Exercise goal: Locate the string "await" in the listing below. Copy every line where it is found.

Information provided:
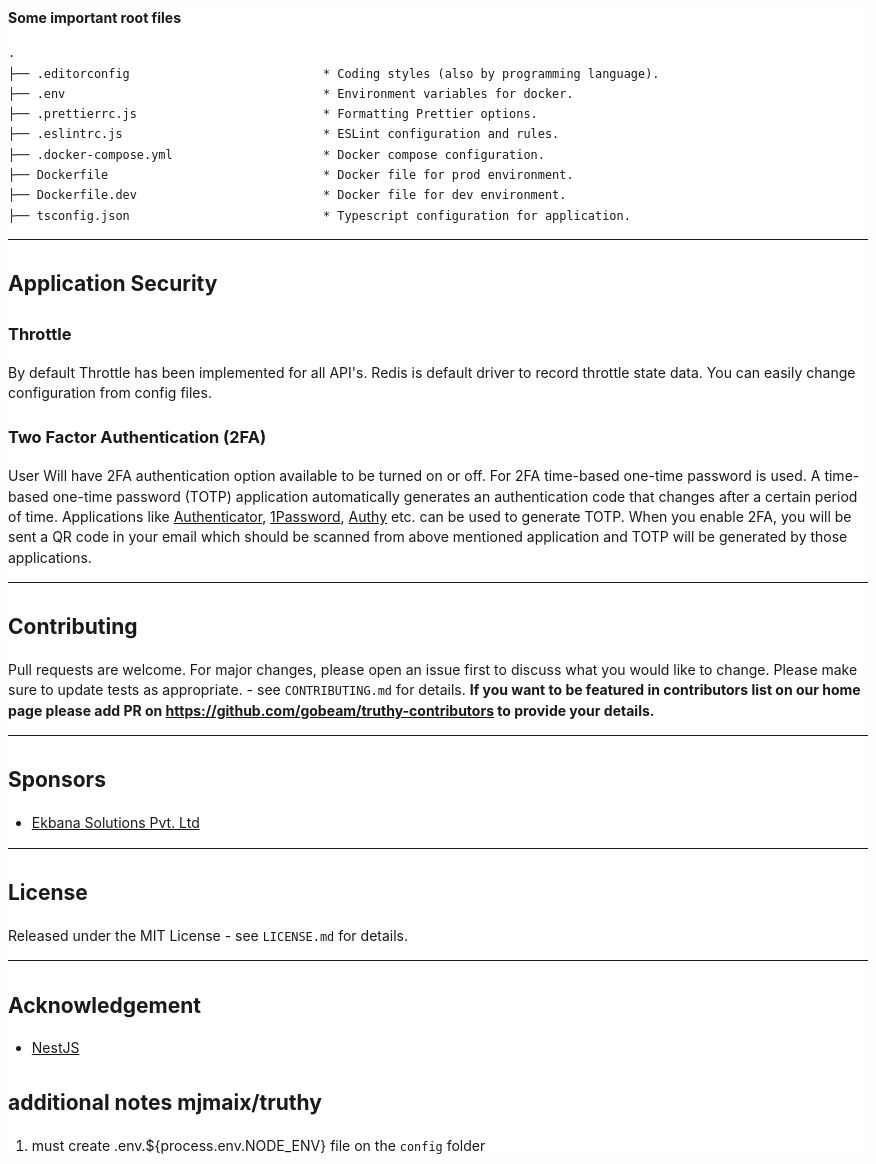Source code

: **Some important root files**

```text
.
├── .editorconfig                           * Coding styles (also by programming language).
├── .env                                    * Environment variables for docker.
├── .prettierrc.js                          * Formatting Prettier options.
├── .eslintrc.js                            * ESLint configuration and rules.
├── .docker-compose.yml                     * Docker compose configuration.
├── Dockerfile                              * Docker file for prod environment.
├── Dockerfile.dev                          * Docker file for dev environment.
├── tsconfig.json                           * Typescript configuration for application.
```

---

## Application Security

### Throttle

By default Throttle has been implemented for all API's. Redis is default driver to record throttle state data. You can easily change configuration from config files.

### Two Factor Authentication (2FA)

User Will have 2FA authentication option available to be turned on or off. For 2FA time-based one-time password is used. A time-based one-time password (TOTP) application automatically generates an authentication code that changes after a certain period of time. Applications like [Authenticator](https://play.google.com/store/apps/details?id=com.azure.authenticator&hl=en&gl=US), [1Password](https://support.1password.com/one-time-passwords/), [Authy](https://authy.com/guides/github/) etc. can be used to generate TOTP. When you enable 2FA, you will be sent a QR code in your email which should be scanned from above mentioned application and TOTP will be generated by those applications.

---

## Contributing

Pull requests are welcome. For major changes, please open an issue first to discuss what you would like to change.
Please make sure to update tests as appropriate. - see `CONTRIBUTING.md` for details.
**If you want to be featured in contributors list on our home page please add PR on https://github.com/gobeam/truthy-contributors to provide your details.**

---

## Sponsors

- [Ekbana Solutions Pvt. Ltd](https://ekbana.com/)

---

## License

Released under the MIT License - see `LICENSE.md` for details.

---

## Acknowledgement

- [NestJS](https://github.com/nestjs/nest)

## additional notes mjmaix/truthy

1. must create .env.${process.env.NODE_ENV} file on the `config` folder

---

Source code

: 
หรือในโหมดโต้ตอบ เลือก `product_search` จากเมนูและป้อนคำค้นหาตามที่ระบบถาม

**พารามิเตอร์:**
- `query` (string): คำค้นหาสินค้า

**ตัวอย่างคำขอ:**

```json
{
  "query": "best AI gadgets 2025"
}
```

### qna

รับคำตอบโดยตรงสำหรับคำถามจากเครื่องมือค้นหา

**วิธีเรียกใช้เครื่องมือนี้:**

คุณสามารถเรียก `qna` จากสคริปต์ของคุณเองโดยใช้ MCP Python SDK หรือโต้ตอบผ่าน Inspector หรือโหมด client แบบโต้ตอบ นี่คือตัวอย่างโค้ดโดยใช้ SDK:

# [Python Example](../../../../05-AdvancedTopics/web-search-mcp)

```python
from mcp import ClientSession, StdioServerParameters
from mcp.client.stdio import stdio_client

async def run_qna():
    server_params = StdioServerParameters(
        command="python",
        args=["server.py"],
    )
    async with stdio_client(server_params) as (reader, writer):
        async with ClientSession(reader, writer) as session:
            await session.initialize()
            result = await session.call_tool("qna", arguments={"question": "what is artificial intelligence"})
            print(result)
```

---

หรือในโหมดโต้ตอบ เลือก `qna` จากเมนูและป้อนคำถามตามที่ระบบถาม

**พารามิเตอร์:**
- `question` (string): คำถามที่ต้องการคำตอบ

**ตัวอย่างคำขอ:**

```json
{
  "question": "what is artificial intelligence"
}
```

* * *

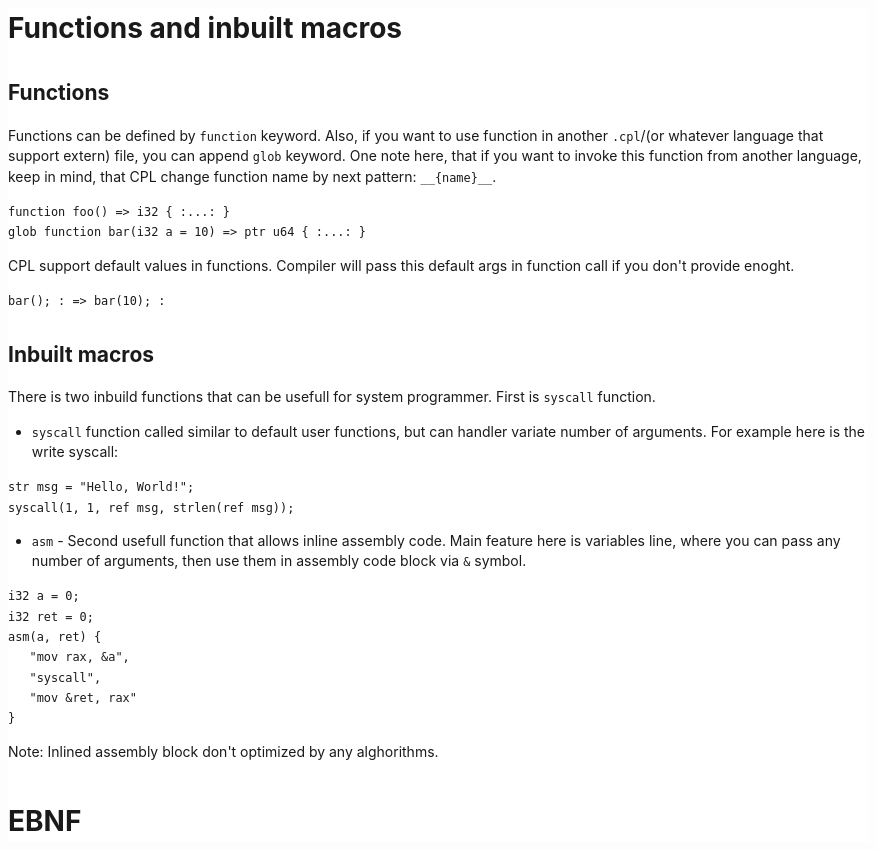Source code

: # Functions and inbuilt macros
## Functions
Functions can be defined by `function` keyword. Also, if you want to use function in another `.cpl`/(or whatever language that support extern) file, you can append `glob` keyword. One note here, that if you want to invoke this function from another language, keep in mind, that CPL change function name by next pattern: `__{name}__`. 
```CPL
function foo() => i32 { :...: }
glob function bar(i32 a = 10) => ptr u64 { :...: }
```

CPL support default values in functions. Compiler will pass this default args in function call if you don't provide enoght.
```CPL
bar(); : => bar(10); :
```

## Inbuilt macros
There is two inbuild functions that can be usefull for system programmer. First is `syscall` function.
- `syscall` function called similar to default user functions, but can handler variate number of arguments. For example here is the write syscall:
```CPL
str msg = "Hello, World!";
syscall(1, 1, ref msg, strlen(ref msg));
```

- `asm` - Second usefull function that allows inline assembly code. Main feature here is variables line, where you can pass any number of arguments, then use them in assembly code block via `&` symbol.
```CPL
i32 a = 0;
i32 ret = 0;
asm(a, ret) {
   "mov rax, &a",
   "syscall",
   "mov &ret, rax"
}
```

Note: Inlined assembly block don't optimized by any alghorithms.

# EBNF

Output for this exercise:
            await session.initialize()
            result = await session.call_tool("qna", arguments={"question": "what is artificial intelligence"})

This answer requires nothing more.